Evidently, obesity has become an inevitable problem in today’s America – an epidemic that appears impossible to conquer. Judging by the large portion of people who suffer from obesity today, we should take steps to diminish the effects, right?
Efforts to eradicate the problem are witnessable through visits to a doctor, advertisements that urge for the payment of gym memberships and mandatory assignments of physical education classes in elementary, middle and high school.
Indeed, we want children to understand the significance of being active. We stress the long term health and success of the posterity to assist in the creation of capable leaders of society.
Ample time is provided for schools to implant the importance of daily physical activity. With 12 years of mandatory schooling comes 12 years of opportunity to make students aware of the consequences of an unhealthy lifestyle.
“Mandatory” is the word everyone should be aware of. A college education is a voluntary path one takes to specialize in a particular field and build a potential career.

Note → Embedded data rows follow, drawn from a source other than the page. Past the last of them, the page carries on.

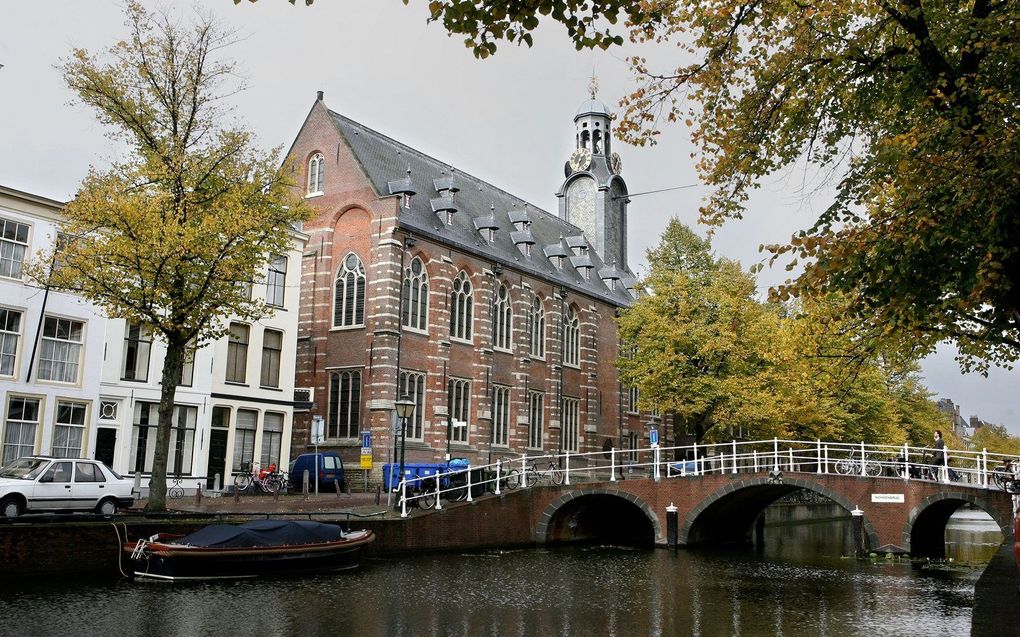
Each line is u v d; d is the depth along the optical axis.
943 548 35.97
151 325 23.27
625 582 23.33
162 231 22.45
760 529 41.91
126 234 22.91
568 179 68.00
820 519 63.41
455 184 48.72
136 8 24.03
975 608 13.24
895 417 49.53
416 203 45.88
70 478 23.75
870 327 15.74
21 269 28.78
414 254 43.88
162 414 23.42
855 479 30.98
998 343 15.88
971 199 11.84
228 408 36.03
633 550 33.62
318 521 23.84
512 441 49.56
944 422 63.06
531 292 52.19
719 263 44.47
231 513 24.11
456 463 36.66
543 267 54.44
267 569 21.17
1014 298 13.04
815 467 45.09
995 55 13.33
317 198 44.91
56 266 28.50
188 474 34.12
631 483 34.38
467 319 47.38
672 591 21.70
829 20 14.63
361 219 43.44
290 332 39.09
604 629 16.34
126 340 32.66
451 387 45.44
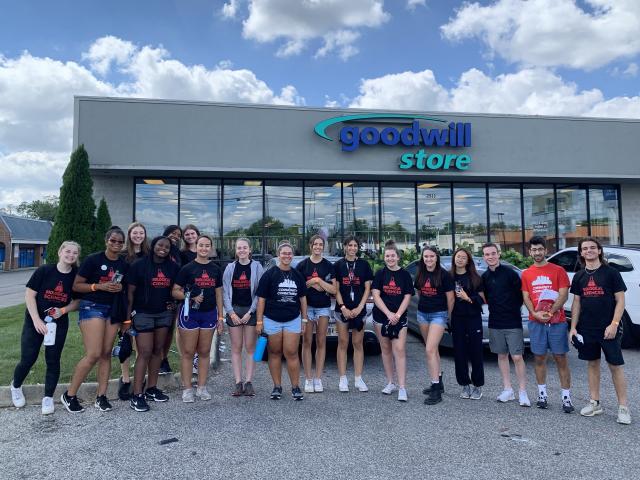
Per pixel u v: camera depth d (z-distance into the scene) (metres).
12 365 5.68
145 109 12.41
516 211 15.43
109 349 4.68
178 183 13.48
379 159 13.66
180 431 4.11
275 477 3.25
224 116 12.82
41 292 4.53
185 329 4.89
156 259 4.87
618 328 4.37
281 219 13.98
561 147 14.70
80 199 10.62
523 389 4.85
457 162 13.80
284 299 5.04
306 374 5.39
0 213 49.16
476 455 3.61
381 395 5.23
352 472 3.32
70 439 3.93
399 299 5.21
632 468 3.37
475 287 5.01
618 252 7.79
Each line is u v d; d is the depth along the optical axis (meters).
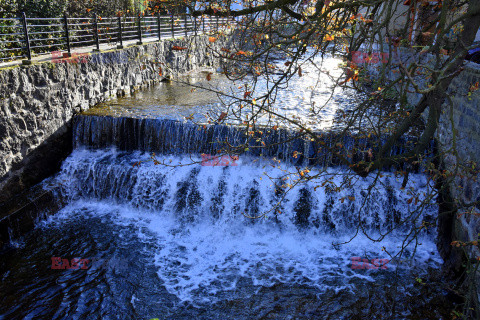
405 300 6.46
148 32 17.33
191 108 11.09
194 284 6.88
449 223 7.15
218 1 4.58
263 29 4.30
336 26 4.34
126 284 6.77
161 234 8.30
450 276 6.86
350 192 8.21
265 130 9.05
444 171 5.33
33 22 11.48
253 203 8.52
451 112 3.61
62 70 9.65
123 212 9.01
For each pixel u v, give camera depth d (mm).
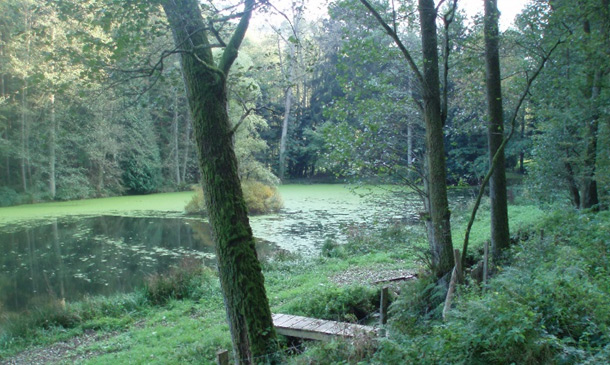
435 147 7426
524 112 16234
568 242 8602
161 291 10469
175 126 38406
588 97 11828
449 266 7215
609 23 10000
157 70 5414
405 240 13281
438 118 7426
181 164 40750
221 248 5109
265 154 45219
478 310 4000
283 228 18688
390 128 8961
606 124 11492
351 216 21734
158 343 7633
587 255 6633
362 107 8391
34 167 31359
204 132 5094
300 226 19125
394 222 15766
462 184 9641
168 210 25594
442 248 7285
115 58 5219
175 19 5109
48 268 13133
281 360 4980
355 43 7824
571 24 10523
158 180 38000
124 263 13570
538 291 4668
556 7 9703
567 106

The only classes that should ever be considered a general education requirement are the ones that are crucial to our individual success in the future.
As college students, we are here to begin our careers. Students are here to take the classes necessary to become the lawyers, doctors, engineers and leaders they want to become – all of which do not depend on exercise.
The issue has been stressed long enough for students at the college level to logically understand that exercise is something we must continue to indulge in to maintain healthy lifestyles.
Preliminary education has increased the awareness of obesity. Therefore, physical education in community college should not be a requirement.